В этот же день мне сняли медицинские проволоки с ноги, и это тоже подействовало на меня обновляюще. Все последующие недели я учился наступать на ногу без костылей, было очень больно, первые шаги – ибо было полное впечатление, что я учился ходить заново – давались мне с трудом, я покрывался липким потом, голова кружилась, подлая нога не хотела слушаться, и, когда я наступал на неё, казалось, тысяча иголок разом втыкалась мне в пятку. Но я не унывал. У меня голова пухла от планов: какой строительный материал использовать, что будет внутри домика, какую старую мебель я смогу перетащить туда с чердака и заброшенного чулана Паприкина. Понемногу я стал таскать разные предметы домашнего обихода и складывать их в углу спальни, прикрывая на всякий случай пледом, чтобы бабушка не заметила.

Вскорости у меня уже были собранные следующие вещи: табурет с подпиленной ножкой, две книжные полки без петель, коробка ржавых гвоздей, два треснувших горшка из под герани, латунный чайник без ручки, три медных подсвечника и – особый предмет моей гордости – старые часы с кукушкой с двумя гирьками-шишками на цепи, которыми я любовался не меньше, чем фигурками старика и рыбака. Кукушка уже давно не желала вылезать из своего окошка, но я твёрдо решил починить часы – как только запущу отсчёт времени, поселившись в своём новом жилье.

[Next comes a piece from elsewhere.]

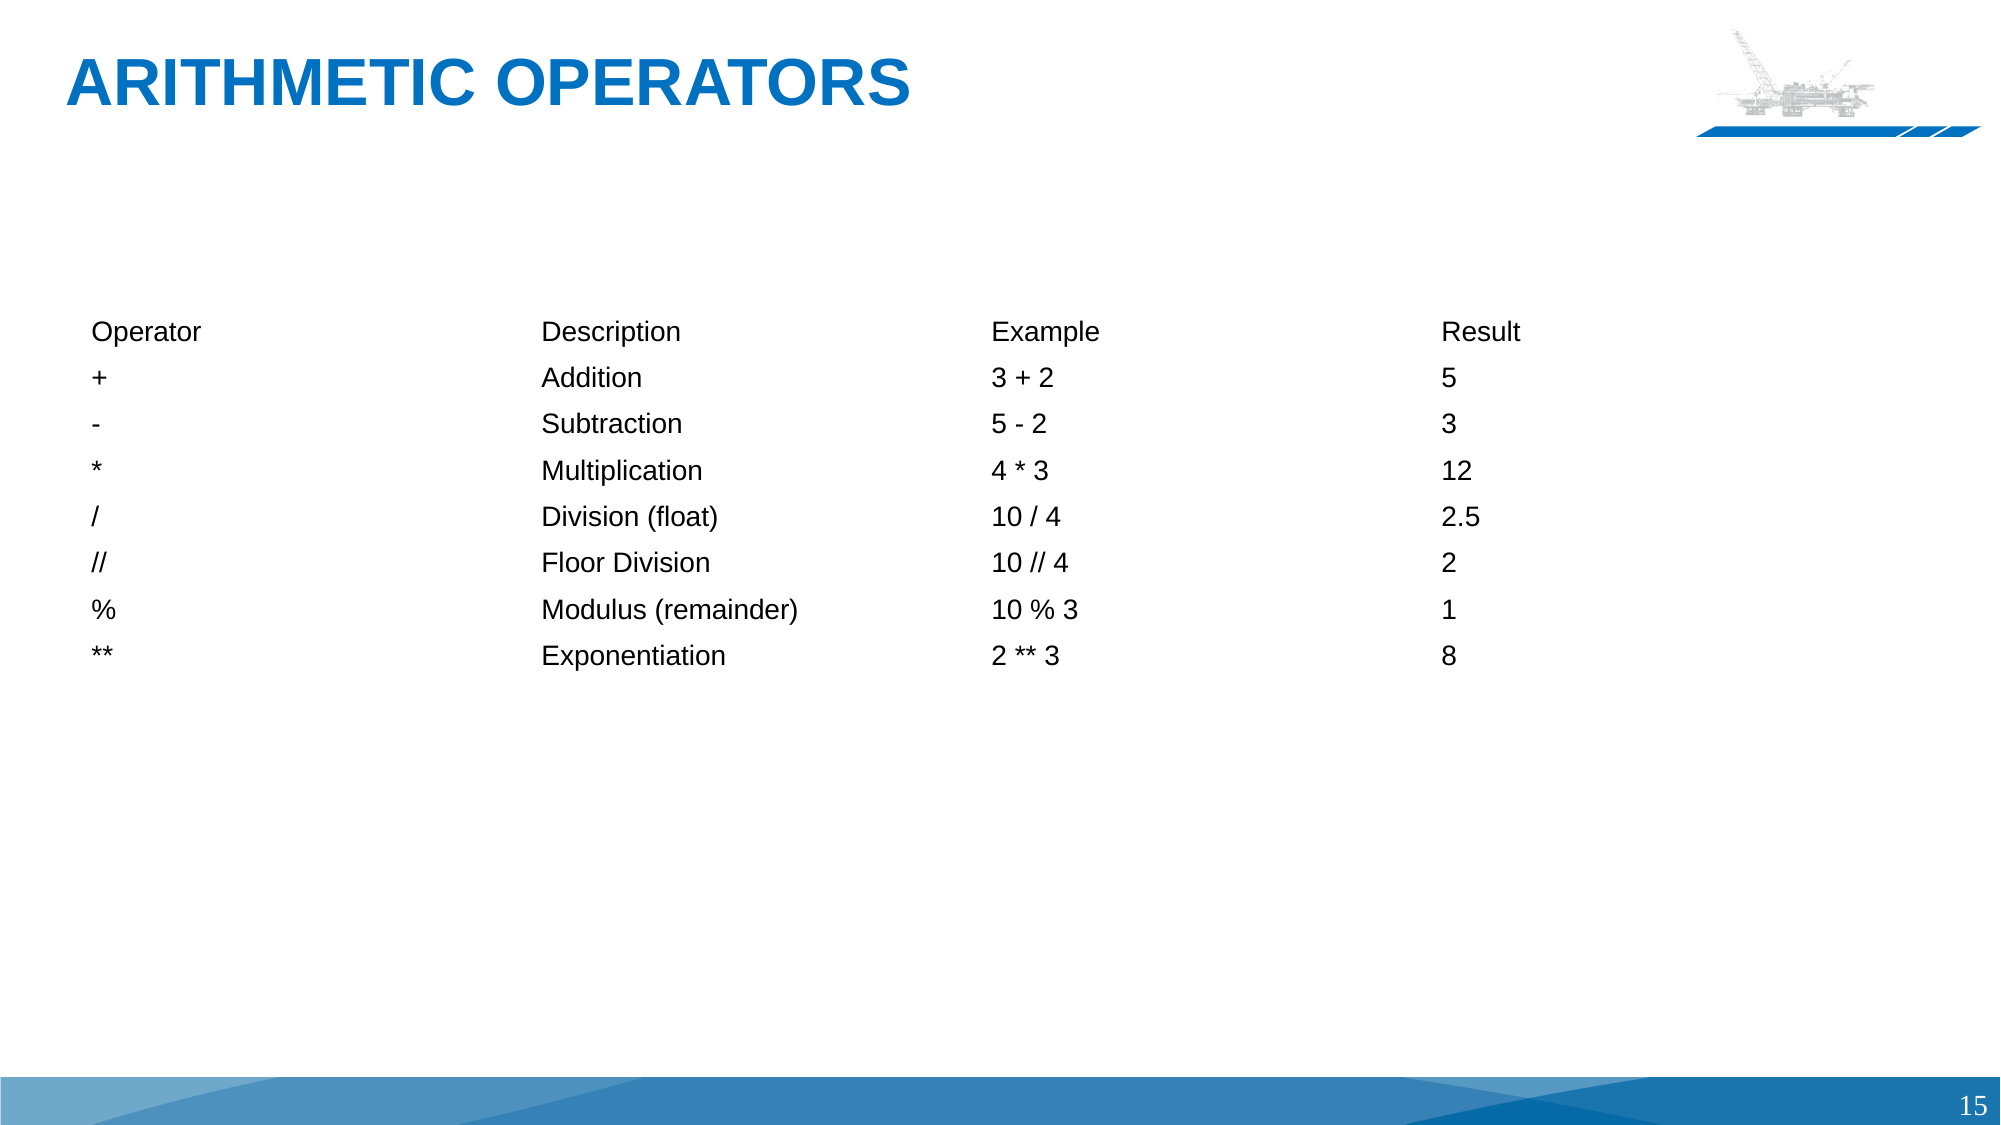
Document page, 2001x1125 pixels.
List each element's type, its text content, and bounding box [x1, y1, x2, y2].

Через некоторое время Лесовой сообщил мне, что начал потихоньку рыть яму для неглубокого фундамента в ранее обговоренном нами месте – недалеко от его конюшни, за ручьём, а ещё через пару недель, он сказал, что нашёл мастера Степана Веригу, и, хотя тот встретил его неприветливо и отнёсся к его расспросам с большим подозрением, Пётр Петрович всё-таки уговорил Степана принять меня и обсудить с ним моё дело. Когда Степан сам его оповестит – занят был по горло.